Following BFOS, let d(xn) denote the CART tree prediction for observation "n," where xn is the vector of independent variables for observation "n." The CART prediction is simply the mean value of the dependent variable for the terminal node in which the given observation falls. The re substitution estimate (i.e., the training data estimate) of the error rate for a least squares regression tree is defined by BFOS as
R(d) = S (yn- d(xn))2 /N (4)
Where N is the sample size of the training data and the sum is over the training data. In traditional statistics texts you will often find R-‐squared defined as
R‐Squared = 1 ‐ SSE/SST (5)
Where SST is equivalent to the sum of squared deviations of the dependent variable about the mean in the root node, and SSE is the sum of squared deviations across all terminal nodes. In CART, we report instead the SSE/SST (Relative Error) for all trees in the tree sequence, and report both training and test data results (when available).

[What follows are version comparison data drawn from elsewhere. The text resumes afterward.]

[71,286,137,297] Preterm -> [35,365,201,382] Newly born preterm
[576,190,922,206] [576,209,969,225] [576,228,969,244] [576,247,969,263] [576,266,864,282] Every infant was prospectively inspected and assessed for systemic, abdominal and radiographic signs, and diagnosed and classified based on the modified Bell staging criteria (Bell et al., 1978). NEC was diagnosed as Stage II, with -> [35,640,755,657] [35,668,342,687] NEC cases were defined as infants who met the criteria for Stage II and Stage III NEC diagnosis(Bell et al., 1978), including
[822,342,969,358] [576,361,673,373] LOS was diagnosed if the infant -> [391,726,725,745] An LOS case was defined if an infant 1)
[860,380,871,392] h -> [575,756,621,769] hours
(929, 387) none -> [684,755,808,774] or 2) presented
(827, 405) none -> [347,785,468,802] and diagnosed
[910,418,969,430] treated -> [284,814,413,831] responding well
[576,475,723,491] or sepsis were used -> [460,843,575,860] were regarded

Cart users sometimes look at one minus the test sample (or the cross-validated) relative error as an “honest” R-Squared. This has some merit, but it is important to be aware that such a fair measure of R‐Squared is rarely computed in ordinary least squares regression and would, on average, give a lower value than any regularly reported type of R‐Squared. If you are reporting the R-Squared for a CART model in order to compare its performance with a conventional regression then keep in mind that the conventional regression R-Squared will be based on the training data (unless you take special steps to measure performance on test data). To offer a fair comparison, you will want to report the CART training data R-Squared also.